Hantavírus: Entenda os riscos da doença que causou 3 mortes e como se prevenir

O surto de hantavírus registrado a bordo do navio MV Hondius colocou autoridades sanitárias internacionais em estado de alerta e mobilizou equipes de monitoramento em diversos países. A embarcação, que partiu da Argentina no último mês, tornou-se foco de uma ampla operação de rastreamento após a confirmação de infecções relacionadas à cepa andina do vírus. Até o momento, três passageiros perderam a vida em decorrência da doença, enquanto outras quatro pessoas precisaram ser retiradas do cruzeiro para receber atendimento médico especializado. A situação chamou atenção de órgãos de saúde devido à capacidade incomum dessa variante de permitir transmissão entre humanos em ambientes fechados.
A Oceanwide Expeditions, empresa responsável pela operação do cruzeiro, informou que não havia brasileiros entre os passageiros afetados. Ainda assim, o caso ganhou repercussão internacional por envolver viajantes de diferentes nacionalidades e rotas aéreas para vários continentes. Especialistas explicam que o hantavírus costuma estar associado ao contato com fluidos de roedores silvestres, mas a cepa andina possui uma característica considerada rara: a possibilidade de transmissão entre pessoas que permanecem em contato próximo e contínuo. O compartilhamento de cabines dentro da embarcação é apontado como um dos fatores que favoreceram a disseminação entre os passageiros.
A Organização Mundial da Saúde (OMS) acompanha o caso e tenta evitar interpretações alarmistas sobre o episódio. A médica Maria Van Kerkhove afirmou que o cenário atual não deve ser comparado a crises sanitárias recentes de grande escala. Segundo ela, o comportamento da doença é completamente diferente de vírus respiratórios altamente transmissíveis. Apesar disso, equipes de vigilância seguem trabalhando intensamente para identificar possíveis contatos dos passageiros infectados, principalmente aqueles que desembarcaram durante a viagem e seguiram para diferentes países por meio de conexões aéreas internacionais.

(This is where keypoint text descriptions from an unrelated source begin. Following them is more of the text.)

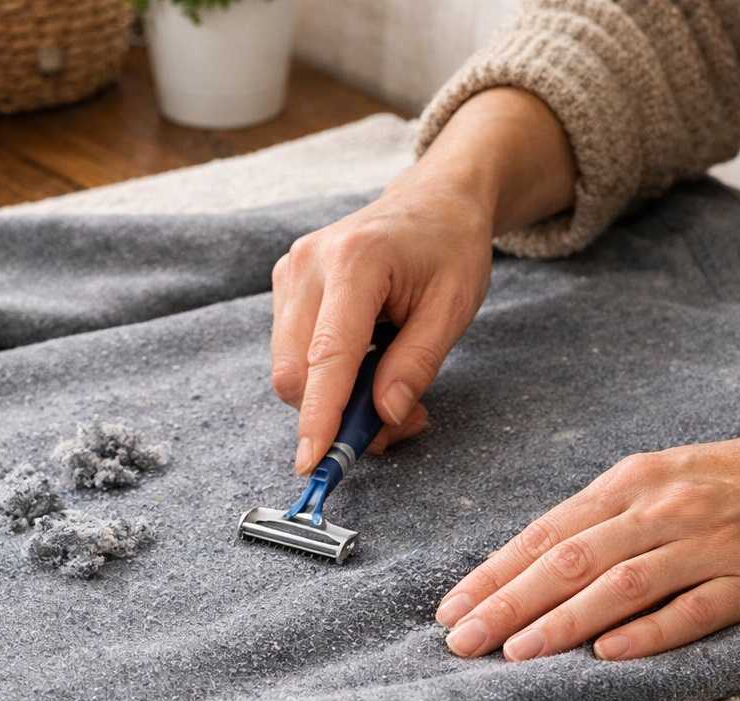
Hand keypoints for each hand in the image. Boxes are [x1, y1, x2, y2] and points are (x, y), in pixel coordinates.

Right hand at [270, 181, 491, 467]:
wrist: (433, 200)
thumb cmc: (450, 248)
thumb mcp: (454, 307)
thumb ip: (416, 364)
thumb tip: (383, 416)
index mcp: (356, 261)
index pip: (328, 355)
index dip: (319, 415)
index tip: (312, 461)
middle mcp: (309, 264)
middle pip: (294, 372)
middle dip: (334, 415)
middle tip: (396, 423)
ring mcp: (290, 272)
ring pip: (290, 369)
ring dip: (334, 398)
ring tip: (388, 384)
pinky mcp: (285, 285)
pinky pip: (293, 353)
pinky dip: (327, 376)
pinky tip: (368, 360)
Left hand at [437, 389, 739, 660]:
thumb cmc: (739, 479)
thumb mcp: (663, 477)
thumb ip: (604, 517)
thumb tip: (534, 563)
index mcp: (634, 480)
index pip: (548, 532)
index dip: (495, 573)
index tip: (451, 609)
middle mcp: (664, 508)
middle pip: (571, 559)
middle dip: (509, 603)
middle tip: (462, 641)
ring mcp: (710, 544)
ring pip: (621, 584)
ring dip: (563, 621)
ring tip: (516, 653)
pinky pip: (694, 608)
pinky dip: (649, 631)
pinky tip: (608, 654)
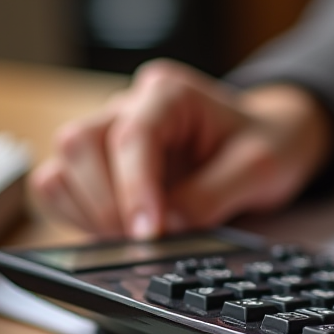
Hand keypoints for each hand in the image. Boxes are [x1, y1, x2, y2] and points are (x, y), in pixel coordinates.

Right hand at [31, 60, 333, 238]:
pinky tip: (119, 233)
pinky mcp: (100, 167)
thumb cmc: (267, 143)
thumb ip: (212, 195)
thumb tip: (168, 226)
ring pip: (63, 167)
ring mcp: (108, 135)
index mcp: (169, 93)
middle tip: (144, 240)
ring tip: (133, 238)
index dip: (134, 188)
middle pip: (80, 144)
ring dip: (89, 212)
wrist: (271, 140)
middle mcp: (129, 107)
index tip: (150, 232)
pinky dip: (80, 217)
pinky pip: (62, 190)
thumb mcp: (259, 167)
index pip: (131, 135)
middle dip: (108, 203)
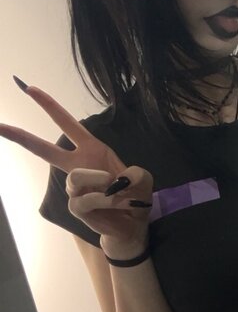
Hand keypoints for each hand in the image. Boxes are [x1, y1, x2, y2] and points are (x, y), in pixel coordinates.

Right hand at [0, 85, 152, 245]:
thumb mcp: (142, 178)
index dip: (49, 105)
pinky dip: (106, 200)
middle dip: (21, 137)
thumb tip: (116, 182)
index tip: (30, 88)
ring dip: (101, 182)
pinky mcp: (75, 206)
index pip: (66, 123)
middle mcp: (77, 166)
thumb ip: (134, 174)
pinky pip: (87, 199)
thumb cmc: (134, 195)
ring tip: (118, 191)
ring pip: (76, 177)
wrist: (134, 223)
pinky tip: (116, 204)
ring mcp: (74, 187)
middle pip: (44, 150)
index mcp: (90, 149)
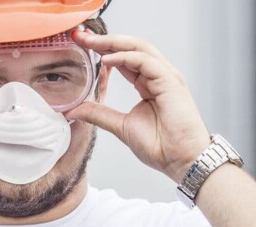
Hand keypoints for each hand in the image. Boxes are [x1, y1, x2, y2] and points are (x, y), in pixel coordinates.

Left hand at [65, 33, 210, 181]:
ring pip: (138, 48)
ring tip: (90, 42)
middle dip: (105, 40)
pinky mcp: (170, 81)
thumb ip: (99, 114)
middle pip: (130, 47)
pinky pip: (145, 61)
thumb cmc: (161, 146)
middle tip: (81, 36)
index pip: (123, 59)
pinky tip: (107, 60)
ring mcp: (166, 76)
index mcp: (148, 84)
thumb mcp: (121, 126)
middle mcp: (158, 76)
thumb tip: (74, 110)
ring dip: (112, 43)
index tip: (81, 45)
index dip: (103, 50)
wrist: (182, 160)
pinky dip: (124, 57)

O rastreamento inclui viajantes que deixaram o navio na ilha de Santa Helena antes de embarcarem em voos para destinos como Reino Unido, Holanda e Estados Unidos. A Agência de Segurança da Saúde do Reino Unido (UKHSA) confirmou que o trabalho de localização e acompanhamento dos passageiros é complexo e pode continuar por várias semanas. Robin May, chefe científico da agência, classificou a operação como um “esforço hercúleo”, destacando a dificuldade em monitorar deslocamentos internacionais feitos em curto espaço de tempo. Autoridades também investigam contatos próximos de passageiros que dividiram cabines durante o percurso.
Outro fator que preocupa especialistas é o longo período de incubação da doença. Em alguns casos, os sintomas podem levar até seis semanas para se manifestarem, o que amplia o desafio das autoridades sanitárias. Entre os principais sinais relatados estão febre, dores musculares, desconforto respiratório e problemas gastrointestinais. A identificação precoce é considerada essencial para garantir acompanhamento médico adequado e reduzir riscos de complicações. Enquanto isso, o navio MV Hondius segue navegando em direção às ilhas Canárias após passar por um processo completo de higienização e protocolos de contenção.
A empresa responsável pelo cruzeiro informou que os passageiros atualmente a bordo não apresentam sinais clínicos relacionados ao hantavírus. Mesmo assim, medidas preventivas continuam sendo adotadas dentro da embarcação para garantir segurança durante o restante da viagem. Profissionais de saúde permanecem atentos à possibilidade de novos casos, principalmente devido ao histórico recente de transmissão entre pessoas em ambientes compartilhados. Especialistas ressaltam, porém, que a propagação da cepa andina exige contato muito próximo e prolongado, diferentemente de doenças com disseminação rápida em espaços públicos.
As autoridades internacionais reforçam que o risco para a população em geral permanece extremamente baixo. A vice-diretora de infecções emergentes da UKHSA, Meera Chand, afirmou que os esforços atuais têm como objetivo interromper qualquer possibilidade de continuidade da transmissão. Segundo ela, todas as pessoas potencialmente expostas ao vírus estão sendo monitoradas e orientadas pelas equipes de saúde. O episódio, no entanto, serve como alerta para a importância dos protocolos sanitários em viagens internacionais e demonstra como surtos localizados ainda conseguem mobilizar rapidamente sistemas de vigilância ao redor do mundo.